Document segment:
My program has 8 JButtons and 1 JTextField. Each button should change the text in the text field to something different. I started out having an action listener for each button but i would like to link all the buttons to just 1 action listener and have it recognise which button has been pressed to execute the correct action. any ideas on how this could be done?

Create an instance of an object that implements ActionListener.
Add that object as each button's action listener.

To recognize which button, use the Event getSource() method.

Deleted

JButtons, kike all JComponents have a really useful but much neglected property called "clientProperty", which is a hashtable into which you can put whatever key/vlaue pairs you want with putClientProperty(key, value), and retrieve the values with getClientProperty(key).
Depending on how your buttons are supposed to behave you can use this to store a String, or a object, or whatever else you need to do the appropriate thing for each button. This avoids the huge if/else/else... structure you would end up with if you have to test the source for being equal to each button in turn.

The following code may help you:

import javax.swing.*;
import java.awt.event.*;
import java.awt.*;

public class MultiButtons extends JFrame implements ActionListener{
	JButton btn[] = new JButton[3];  // define and allocate for the array of 3 buttons
	String colorName[]={"RED","BLUE","GREEN"};  // the string on each button
	Color color[] = {Color.red, Color.blue, Color.green}; // Color array
    Container container;
    
    
	public MultiButtons(){
	JPanel p = new JPanel(); // create a sub container to have 3 buttons
	for (int i=0; i<btn.length;i++){ // create button and add ActionListener for each button.
		btn[i]= new JButton(colorName[i]);
		btn[i].addActionListener(this);
		btn[i].putClientProperty( "JButton.buttonType", "roundRect" ); // setup clientProperty, as JamesCherrill indicated.
		p.add(btn[i]);// put each button into the sub container
                  }
	container= getContentPane(); // The JFrame has the default layout manager: BorderLayout
	container.add(p, BorderLayout.NORTH); // the subcontainer holding 3 buttons is placed in the NORTH area
	container.setBackground(color[0]); // initial background is red in color
	setSize(400,200);
	setVisible(true);
	}	
	
	public void actionPerformed(ActionEvent e){ // the ActionListener monitoring 3 buttons.  
		for (int i=0; i<btn.length;i++) // using for loop to scan buttons
		if (btn[i]== e.getSource()){ // the button[i] is being pressed
		container.setBackground(color[i]); // re-set background color accordingly
		break;
		}
		}
	public static void main(String args[]){
	MultiButtons mb= new MultiButtons();
	mb.setDefaultCloseOperation(2);
	}
}

e.g.
In my machine, the line code:
btn.putClientProperty( "JButton.buttonType", "roundRect" );
was not working
I tried putClientProperty() in different way. It ended with no changes in buttons' apprearence at all.

Couple of comments:
Emb.setDefaultCloseOperation(2); // what is the 2 here? Use defined constants not their value

was not working

Please explain.

The idea of using a components property table is to save info for that component that can be retrieved later. For example if you wanted to save a color. Use a name/key like: "MyColor" and say a reference to a Color object: theColor
putClientProperty( "MyColor", theColor ); // save the color

Later you get the color object back by:
Color theColor = (Color)getClientProperty("MyColor"); // get what I saved earlier

line 36 is not correct.
The correct code:

mb.setDefaultCloseOperation(JFrame.EXIT_ON_CLOSE);// The value of the defined constant JFrame.EXIT_ON_CLOSE is 3

Thank you, NormR1 for your coments.

was not working

I will have a close look at tutorial on the issue of putClientProperty.

Items from a data source:
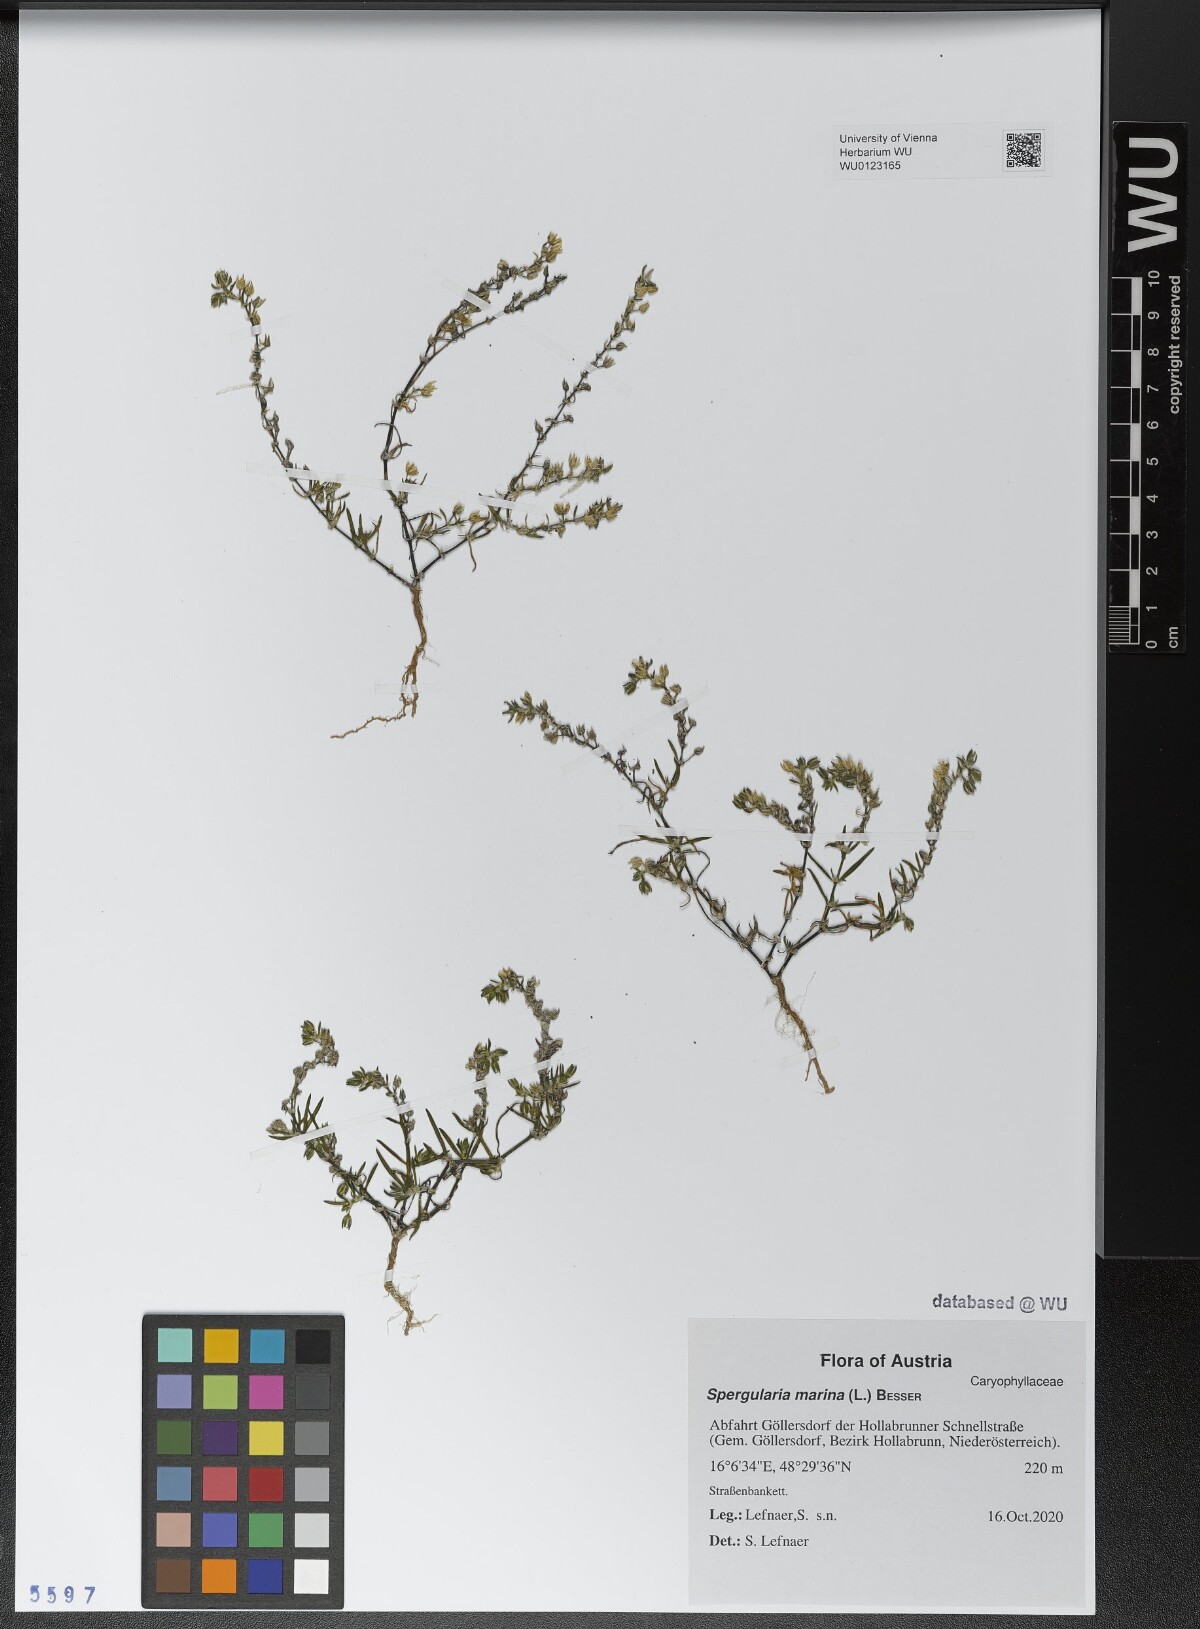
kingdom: Plantae
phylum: Tracheophyta
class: Magnoliopsida
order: Caryophyllales
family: Caryophyllaceae
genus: Spergularia
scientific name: Spergularia marina
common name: Lesser sea-spurrey
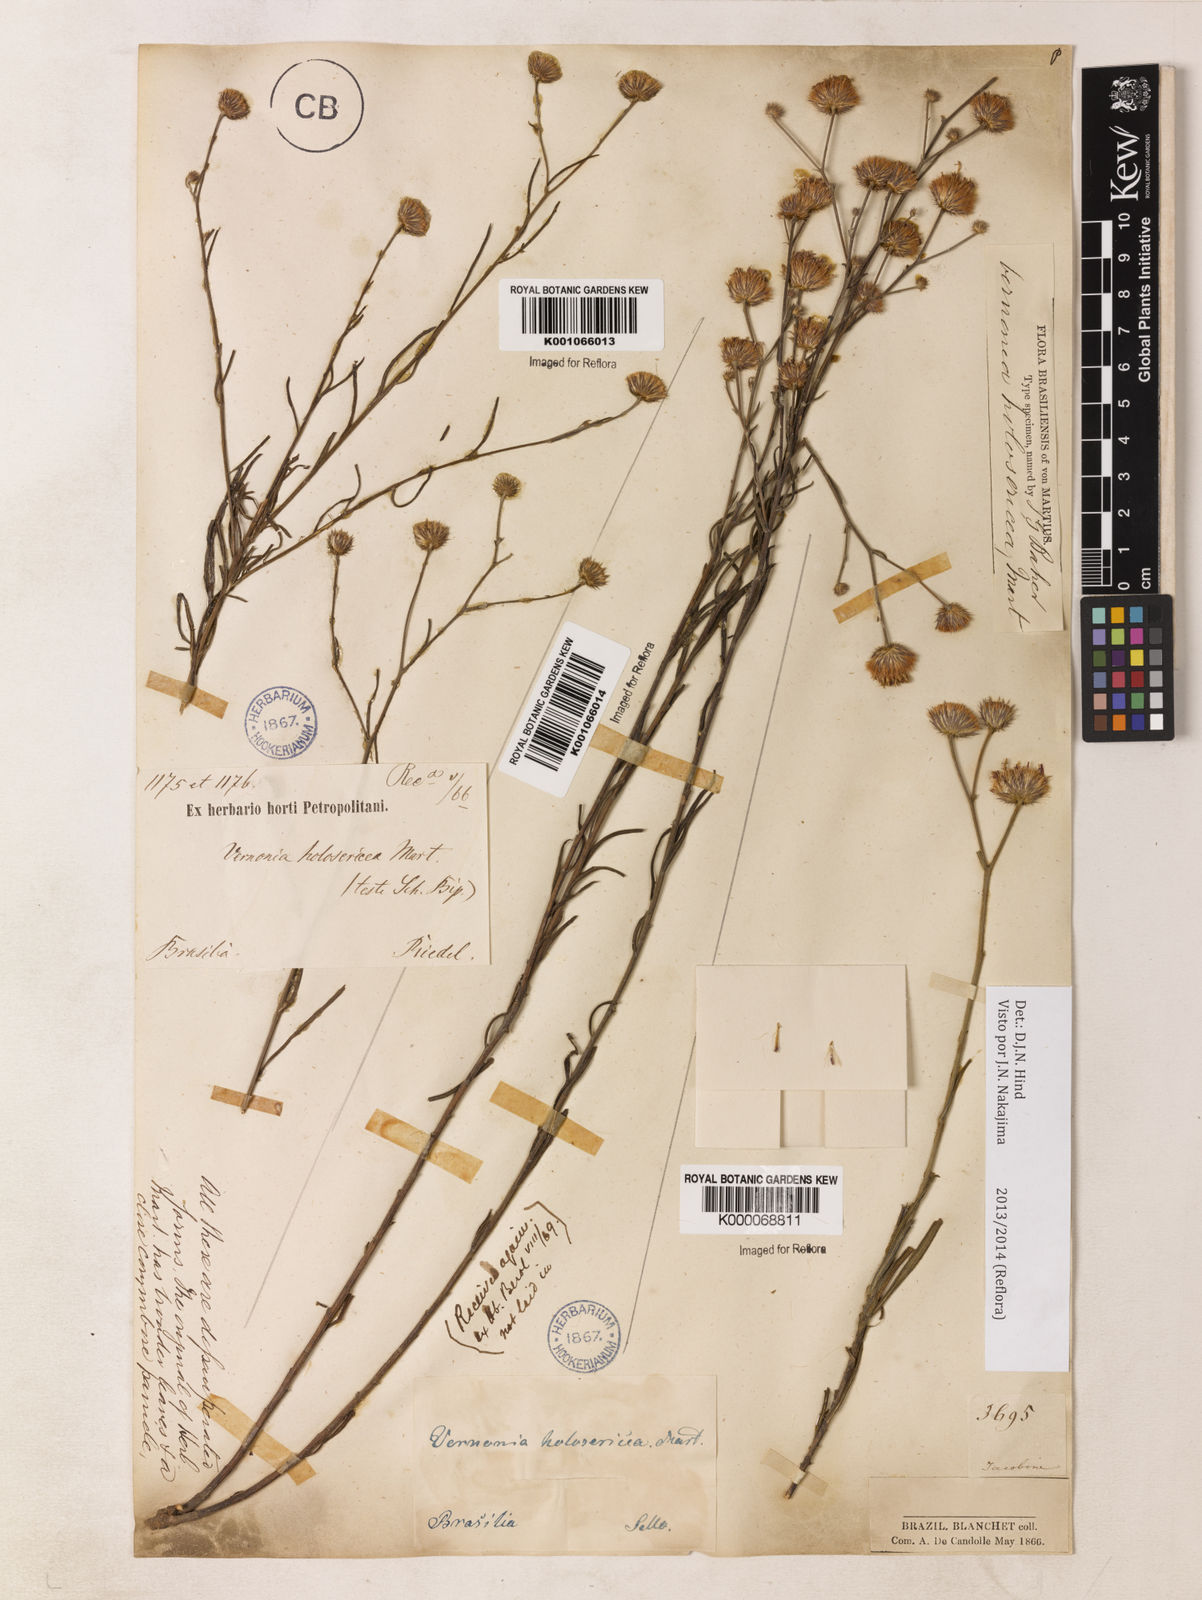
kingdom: Plantae
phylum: Tracheophyta
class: Magnoliopsida
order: Asterales
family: Asteraceae
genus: Echinocoryne
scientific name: Echinocoryne holosericea
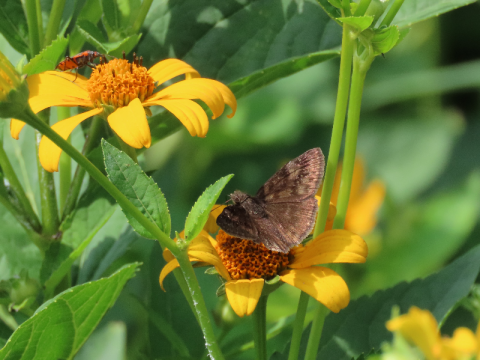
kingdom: Animalia
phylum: Arthropoda
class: Insecta
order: Lepidoptera
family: Hesperiidae
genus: Gesta
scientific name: Gesta
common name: Wild Indigo Duskywing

What to produce:
Answer these questions about the thread on linking Java buttons to one action listener:
1. How many JButtons and how many JTextFields does the original program have?
2. Which method is suggested for recognizing which button was pressed?
3. According to the corrected code, what is the value of the defined constant JFrame.EXIT_ON_CLOSE?

Exercise answer:
1. 8 JButtons and 1 JTextField.
2. The Event getSource() method.
3. 3.